Du sagst es Helmut, von nichts kann nichts werden, auch nicht die winzigen Cyanos. Natürlich werden für ihr Wachstum verschiedene Faktoren eine Rolle spielen, aber ganz sicher müssen zumindest Spuren von Nährstoffen vorhanden sein. Ich habe schon sehr viele Theorien zum Thema Blaualgen gehört und gelesen bis hin zu den Reinwasser-Formen, die aber, wie Bernd Kaufmann sagt, wenn überhaupt, dann nur vereinzelt auftreten und ganz sicher nie in Massen, die zu einer Blüte führen könnten wie in meinem Teich. Dass mein Teich sehr nährstoffarm ist, lässt sich nicht bestreiten, aber völlig frei von Nährstoffen kann ein Teich meiner Meinung  nie sein und dieser Umstand genügt den Cyanobakterien und anderen Mokroorganismen wahrscheinlich um immer noch gut zu leben. Jedenfalls scheint mir diese Annahme plausibel.

Nein Helmut, der Winter hat uns hier in Osttirol noch nicht erreicht, dafür braucht es ein Adra-Tief. Heute hatten wir einen strahlend schönen, warmen Tag.

Mit lieben Grüßen
Elfriede


----------



## Elfriede (9. Dez. 2011)

*AW: Teichjahr 2011 in Griechenland*

Hallo Eva-Maria,

es freut mich, dass Du meinen Bericht gelesen hast.

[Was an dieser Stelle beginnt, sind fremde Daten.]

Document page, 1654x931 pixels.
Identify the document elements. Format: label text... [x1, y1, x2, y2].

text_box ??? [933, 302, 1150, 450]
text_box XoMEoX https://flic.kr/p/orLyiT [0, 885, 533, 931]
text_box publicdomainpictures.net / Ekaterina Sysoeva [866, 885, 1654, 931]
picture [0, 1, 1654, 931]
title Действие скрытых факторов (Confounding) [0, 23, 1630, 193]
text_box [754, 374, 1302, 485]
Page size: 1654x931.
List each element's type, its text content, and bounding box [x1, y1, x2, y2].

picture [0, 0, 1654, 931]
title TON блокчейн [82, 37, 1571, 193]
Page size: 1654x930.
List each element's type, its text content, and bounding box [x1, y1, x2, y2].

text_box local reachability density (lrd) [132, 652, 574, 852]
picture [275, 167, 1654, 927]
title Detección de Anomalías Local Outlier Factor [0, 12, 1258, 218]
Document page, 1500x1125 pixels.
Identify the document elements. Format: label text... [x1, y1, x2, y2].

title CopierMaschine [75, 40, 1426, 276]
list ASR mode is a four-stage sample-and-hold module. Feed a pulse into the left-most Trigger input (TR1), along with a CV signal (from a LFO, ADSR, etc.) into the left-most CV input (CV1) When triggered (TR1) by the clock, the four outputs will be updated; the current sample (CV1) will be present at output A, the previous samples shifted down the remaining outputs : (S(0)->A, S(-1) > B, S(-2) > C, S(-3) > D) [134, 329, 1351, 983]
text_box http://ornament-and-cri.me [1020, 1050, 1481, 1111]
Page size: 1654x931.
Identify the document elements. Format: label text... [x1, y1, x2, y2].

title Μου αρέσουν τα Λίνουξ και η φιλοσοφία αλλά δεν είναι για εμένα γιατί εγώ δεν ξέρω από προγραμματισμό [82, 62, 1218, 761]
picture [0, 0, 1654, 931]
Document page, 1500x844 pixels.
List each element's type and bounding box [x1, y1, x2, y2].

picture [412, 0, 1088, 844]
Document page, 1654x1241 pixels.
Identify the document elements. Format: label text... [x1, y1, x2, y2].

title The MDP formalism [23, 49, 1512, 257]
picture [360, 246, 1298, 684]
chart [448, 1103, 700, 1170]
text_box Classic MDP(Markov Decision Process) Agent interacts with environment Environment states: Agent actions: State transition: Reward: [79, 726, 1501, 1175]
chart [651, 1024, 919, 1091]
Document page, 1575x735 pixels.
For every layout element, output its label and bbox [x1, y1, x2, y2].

Mit dem Sonnensegel habe ich allerdings jedes Jahr so meine Probleme, heuer hat es ein Sturm nicht nur abgerissen  sondern  ganz zerfetzt. Salz und Sand  machen das Gewebe leider sehr schnell brüchig.

Mit lieben Grüßen aus Osttirol
Elfriede


----------



## Elfriede (12. Dez. 2011)

*AW: Teichjahr 2011 in Griechenland*

Hallo zusammen,

karsten hat geschrieben:_ Rieselfilter oder Traubenzcker wären die nächsten Schüsse ins Blaue_

Diese Anregung, den Rieselfilter betreffend, möchte ich für 2012  gerne aufnehmen und habe mich zu diesem Thema hier im Forum und im Internet ein wenig eingelesen und mir verschiedene Modelle ( auch in Schwerkraft) angesehen.  Bevor ich mir so ein Teil für Paros besorge, muss ich aber wissen ob ein Rieselfilter auch Sinn macht, wenn es im Teich keinen anderen Filter gibt, denn in meinem filterlosen Teich könnte ihn nicht mit vorgereinigtem Wasser bedienen, wie stets empfohlen wird.

Ich wäre sehr dankbar für eine Information  und grüße ich herzlich aus Osttirol
Elfriede


----------